Papert, who came to MIT in 1963, is most famous for inventing Logo, a simple computer language designed to introduce children to the principles of programming. Initially, programs written in Logo would guide a robot with a pen attached to its undercarriage -- a "turtle" -- across a sheet of paper, executing a drawing. In the late 1960s, when Abelson was a graduate student at MIT, he helped Papert begin testing the system in Boston-area schools.
"You really have to try hard to get into the mindset of that time, because a computer in those days was something that cost several million dollars," Abelson says. "And the idea that you would take the most advanced computing research equipment around anywhere, and you would let fifth graders … start playing with it, it was just mind boggling. For the first 10 years of that, people just thought we were nuts."
But that changed in the 1980s, Abelson says, when personal computers started invading elementary- and secondary-school classrooms. Many of today's software-company executives first learned the principles of programming from a later version of Logo, in which a virtual turtle executed drawings on a computer screen.
Resnick's PhD thesis was an extension of Logo called StarLogo, which enabled the interaction of hundreds or even thousands of turtles in complex simulated environments. "I was particularly interested in issues around emergent phenomena and decentralized systems," Resnick says. "How do bird flocks work? How do the individual actions of individual birds lead to the behavior of a flock? Or how do ant colonies work? Or how do traffic jams form? Or how do market economies work, where there's lots of individual buyers and sellers, but you get these larger-scale patterns that develop? I was interested in helping people understand how large-scale patterns arise from lots of local interactions. That's always been a very difficult thing for people to understand. So the idea was to try to provide a way for people to play with those ideas by giving very simple rules to lots of individual objects."
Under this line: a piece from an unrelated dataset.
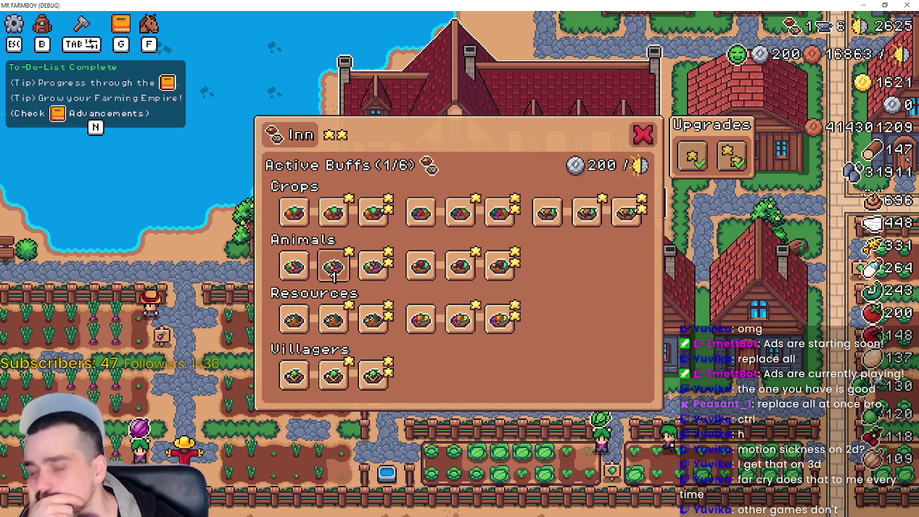
{"action": "mouse_move", "coordinate": [730, 159]}
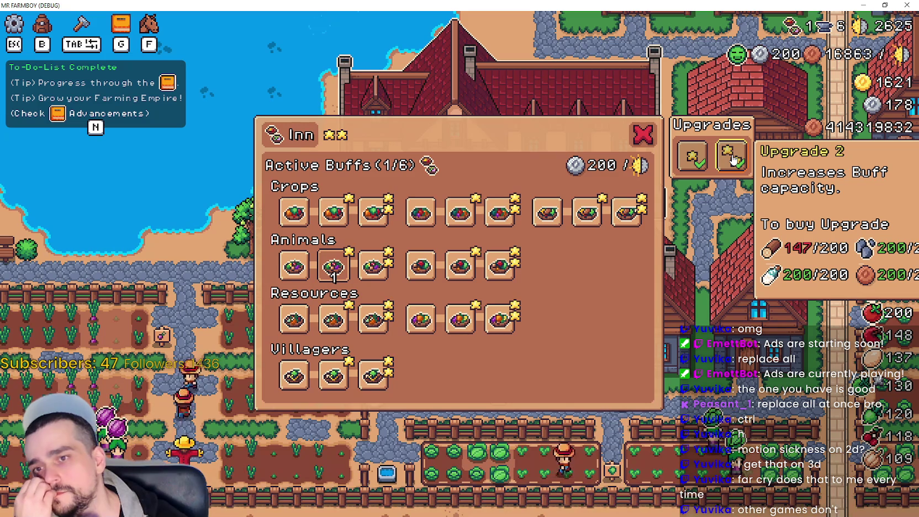
{"action": "left_click", "coordinate": [699, 161]}
{"action": "left_click", "coordinate": [695, 161]}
After graduating, Resnick became a professor in the MIT Media Lab, where he began developing a Logo-like system that would allow children to program robots built from Lego bricks with electromechanically activated moving parts. The project ultimately resulted in Lego's Mindstorms kits. But along the way, an undergraduate named Andy Begel, who's now at Microsoft Research, developed a graphical programming language -- a precursor to the App Inventor's programming blocks -- as a way to let kids program their Lego robots more intuitively.
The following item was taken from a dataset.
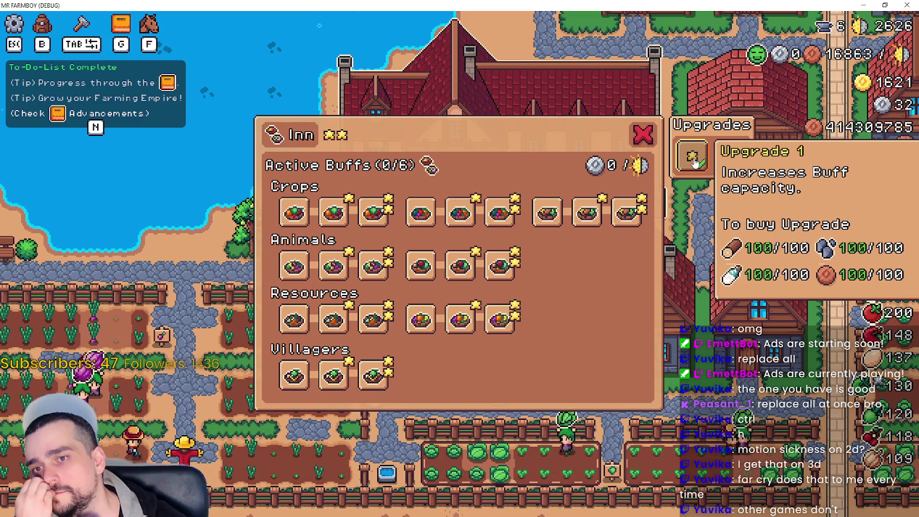
{"action": "left_click", "coordinate": [695, 160]}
Begel's system influenced the software for Mindstorms, and Resnick and Klopfer have continued to expand on its central ideas, for two different projects. Klopfer's is a 3-D adaptation of StarLogo called StarLogo TNG, which can be used to build video games, among other things. Resnick's is Scratch, a successful educational system, launched in 2007, that allows children to design their own interactive stories and games for the Web. "We've been able to stay in touch about what's going on, and we're now having a chance to revisit what we were doing and making version two of both of our projects," Klopfer says. "We made some different design decisions along the way, and I think that was really great as research projects, because we can really learn from each other's successes and failures."
For her master's thesis, Roque decoupled Klopfer's programming blocks from StarLogo, so that they could be reused in other software systems -- and indeed, they were the basis for the App Inventor programming interface. And because Scratch is so popular -- hundreds of thousands of registered users have used it create more than a million projects -- members of Resnick's group have been consulting with Google about how to build an online community around the system.
But beyond using actual code that was developed at MIT, Abelson says, the Google App Builder project was also motivated by the same philosophy that drove Papert's "nutty" experiments in the 1960s. "It strikes me that most of the people who are teaching introductory programming have gotten out of step with the reality of how kids experience computing," Abelson says. "It's not about sitting at a desktop computer. It's about these incredibly powerful computers that you now carry around with you that can do location-aware things, and they can find your friends, and they can make phone calls and do other stuff. App Inventor, as an educational program, is about giving young people who are trying to learn about computing power over the real computing that they're using in their lives."